» **What you have to do**
Copy every line of the entries below word for word, leaving each field and value unchanged.

===============

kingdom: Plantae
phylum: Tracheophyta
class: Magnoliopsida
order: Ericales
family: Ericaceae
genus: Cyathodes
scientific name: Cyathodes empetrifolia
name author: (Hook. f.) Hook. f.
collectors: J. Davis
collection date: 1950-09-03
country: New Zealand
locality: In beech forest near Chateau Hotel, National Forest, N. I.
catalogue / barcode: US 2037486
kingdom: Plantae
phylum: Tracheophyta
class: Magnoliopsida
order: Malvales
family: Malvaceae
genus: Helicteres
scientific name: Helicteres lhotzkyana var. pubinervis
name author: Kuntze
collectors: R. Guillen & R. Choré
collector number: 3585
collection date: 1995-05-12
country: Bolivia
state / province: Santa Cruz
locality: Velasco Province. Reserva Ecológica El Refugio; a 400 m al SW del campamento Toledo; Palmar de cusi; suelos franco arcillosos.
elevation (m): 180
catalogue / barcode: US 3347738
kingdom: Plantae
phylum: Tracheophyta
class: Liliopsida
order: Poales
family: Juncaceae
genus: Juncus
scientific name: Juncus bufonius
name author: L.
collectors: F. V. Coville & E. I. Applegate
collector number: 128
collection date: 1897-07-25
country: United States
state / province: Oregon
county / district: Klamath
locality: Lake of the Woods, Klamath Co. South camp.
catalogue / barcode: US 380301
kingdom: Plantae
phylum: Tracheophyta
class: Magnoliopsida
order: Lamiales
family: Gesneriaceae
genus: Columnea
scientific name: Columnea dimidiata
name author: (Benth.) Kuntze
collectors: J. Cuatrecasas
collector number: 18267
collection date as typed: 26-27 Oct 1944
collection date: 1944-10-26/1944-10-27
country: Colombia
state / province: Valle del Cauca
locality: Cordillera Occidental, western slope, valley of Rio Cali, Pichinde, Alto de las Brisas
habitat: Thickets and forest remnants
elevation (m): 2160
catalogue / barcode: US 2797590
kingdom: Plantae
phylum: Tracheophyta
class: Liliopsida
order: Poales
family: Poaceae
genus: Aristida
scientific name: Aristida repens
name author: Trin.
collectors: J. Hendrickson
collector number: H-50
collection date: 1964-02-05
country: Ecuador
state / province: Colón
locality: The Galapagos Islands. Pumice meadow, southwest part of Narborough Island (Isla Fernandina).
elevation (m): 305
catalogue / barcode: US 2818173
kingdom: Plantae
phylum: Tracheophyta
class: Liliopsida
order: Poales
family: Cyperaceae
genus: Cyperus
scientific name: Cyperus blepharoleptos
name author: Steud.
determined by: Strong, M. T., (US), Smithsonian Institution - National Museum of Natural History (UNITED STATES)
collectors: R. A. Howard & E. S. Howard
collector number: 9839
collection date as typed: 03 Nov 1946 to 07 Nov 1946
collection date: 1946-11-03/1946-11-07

===============

» **Solution to the problem**
kingdom: Plantae
phylum: Tracheophyta
class: Magnoliopsida
order: Ericales
family: Ericaceae
genus: Cyathodes
scientific name: Cyathodes empetrifolia
name author: (Hook. f.) Hook. f.
collectors: J. Davis
collection date: 1950-09-03
country: New Zealand
locality: In beech forest near Chateau Hotel, National Forest, N. I.
catalogue / barcode: US 2037486
kingdom: Plantae
phylum: Tracheophyta
class: Magnoliopsida
order: Malvales
family: Malvaceae
genus: Helicteres
scientific name: Helicteres lhotzkyana var. pubinervis
name author: Kuntze
collectors: R. Guillen & R. Choré
collector number: 3585
collection date: 1995-05-12
country: Bolivia
state / province: Santa Cruz
locality: Velasco Province. Reserva Ecológica El Refugio; a 400 m al SW del campamento Toledo; Palmar de cusi; suelos franco arcillosos.
elevation (m): 180
catalogue / barcode: US 3347738
kingdom: Plantae
phylum: Tracheophyta
class: Liliopsida
order: Poales
family: Juncaceae
genus: Juncus
scientific name: Juncus bufonius
name author: L.
collectors: F. V. Coville & E. I. Applegate
collector number: 128
collection date: 1897-07-25
country: United States
state / province: Oregon
county / district: Klamath
locality: Lake of the Woods, Klamath Co. South camp.
catalogue / barcode: US 380301
kingdom: Plantae
phylum: Tracheophyta
class: Magnoliopsida
order: Lamiales
family: Gesneriaceae
genus: Columnea
scientific name: Columnea dimidiata
name author: (Benth.) Kuntze
collectors: J. Cuatrecasas
collector number: 18267
collection date as typed: 26-27 Oct 1944
collection date: 1944-10-26/1944-10-27
country: Colombia
state / province: Valle del Cauca
locality: Cordillera Occidental, western slope, valley of Rio Cali, Pichinde, Alto de las Brisas
habitat: Thickets and forest remnants
elevation (m): 2160
catalogue / barcode: US 2797590
kingdom: Plantae
phylum: Tracheophyta
class: Liliopsida
order: Poales
family: Poaceae
genus: Aristida
scientific name: Aristida repens
name author: Trin.
collectors: J. Hendrickson
collector number: H-50
collection date: 1964-02-05
country: Ecuador
state / province: Colón
locality: The Galapagos Islands. Pumice meadow, southwest part of Narborough Island (Isla Fernandina).
elevation (m): 305
catalogue / barcode: US 2818173
kingdom: Plantae
phylum: Tracheophyta
class: Liliopsida
order: Poales
family: Cyperaceae
genus: Cyperus
scientific name: Cyperus blepharoleptos
name author: Steud.
determined by: Strong, M. T., (US), Smithsonian Institution - National Museum of Natural History (UNITED STATES)
collectors: R. A. Howard & E. S. Howard
collector number: 9839
collection date as typed: 03 Nov 1946 to 07 Nov 1946
collection date: 1946-11-03/1946-11-07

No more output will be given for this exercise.